Showing posts with label pricing. Show all posts
Showing posts with label pricing. Show all posts

Sunday, 23 January 2011

How much is too much for a beer?


There has been much discussion in the beer blogosphere recently about the price of a nice pint of refreshing beer now being on average over the three pound mark. The January 1st VAT rise to 20% and the increased cost of beer raw materials have been pretty much to blame for the spike in prices. I'm sure, in some cases, there has also been some rounding up by a few less than scrupulous landlords and publicans who have seen this as an opportunity to squeeze a few more pennies from drinkers. Not good news, you would agree, for folk who like a nice pint down the pub every now and again.


On Friday, I headed to the pub to meet some friends for a few end of the week beers to unwind and relax following the strains and stresses of the working week. However, the price I was charged for a pint of Keg BrewDog Punk IPA was enough to make me wince and take a sharp gasp of breath and made £3 for a pint seem like the bargain of the week.


I was asked to pay £3.85 for the pint of Punk and as much as it was a really nice pint, I struggled to come to terms with the price of it. In mitigation, the pub was a Glasgow City Centre pub that is probably paying it's fair share of hefty rents and business rates but being asked to pay nearly £4 for a pint was a bit too rich for my frugal and thrifty Caledonian ways. These are prices that you would expect to pay if you were ordering continental 'premium' beer or in the centre of cities such as Edinburgh and London.
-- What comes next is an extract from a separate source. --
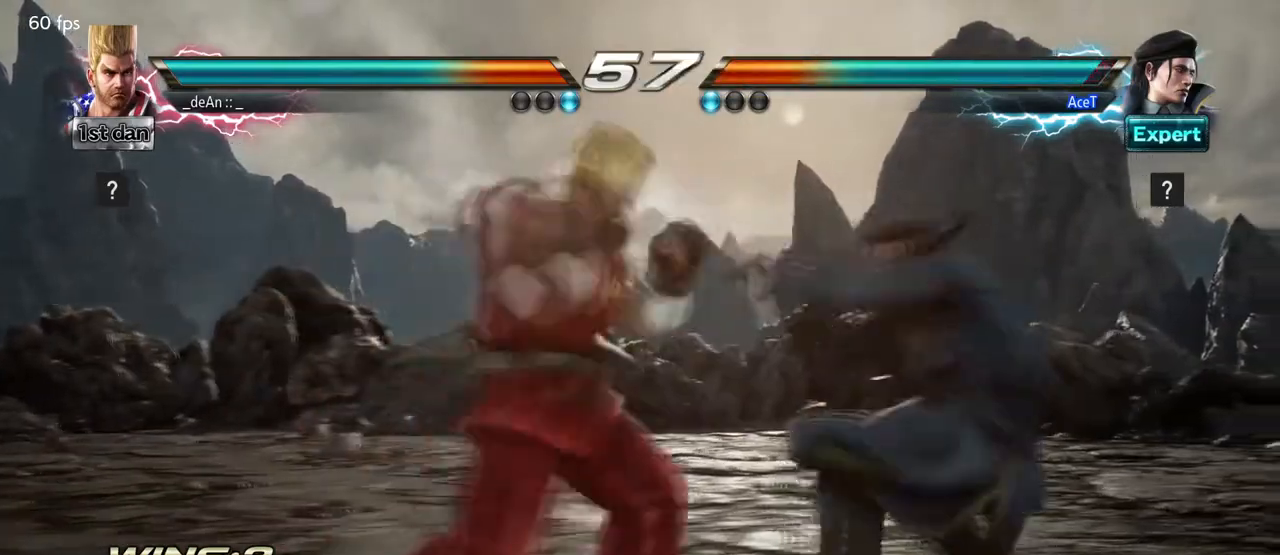
{"buttons": ["CIRCLE"], "left_stick": "center", "events": [[292, "SQUARE", "down"], [417, "CIRCLE", "down"], [417, "CROSS", "down"], [459, "CROSS", "up"], [459, "SQUARE", "up"]]}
It made me think and ponder a number of things.


Is this a vision of the beer future where some breweries and pubs will start to re-position niche 'real' and 'craft' beer as a  premium, top of the range product to their punters and will start to price accordingly?


Is this, also, the start of the process where beers are now becoming generally more expensive in pubs than generic, mass produced multinational cooking lager?


I know that there is always Wetherspoons where I can get a pint for £2 odd, or in some cases less but I don't want to spend the rest of my days supping in 'Spoons dodging the Deuchars and Greene King.


I know I've paid more than that for hard to get and fairly rare beers but when you are out having a pint drinking fairly common and available ale, where is your cut off point for buying beers in a boozer? At what point do you say, "Sorry. I'm not paying that?"


I think mine might have been reached on Friday.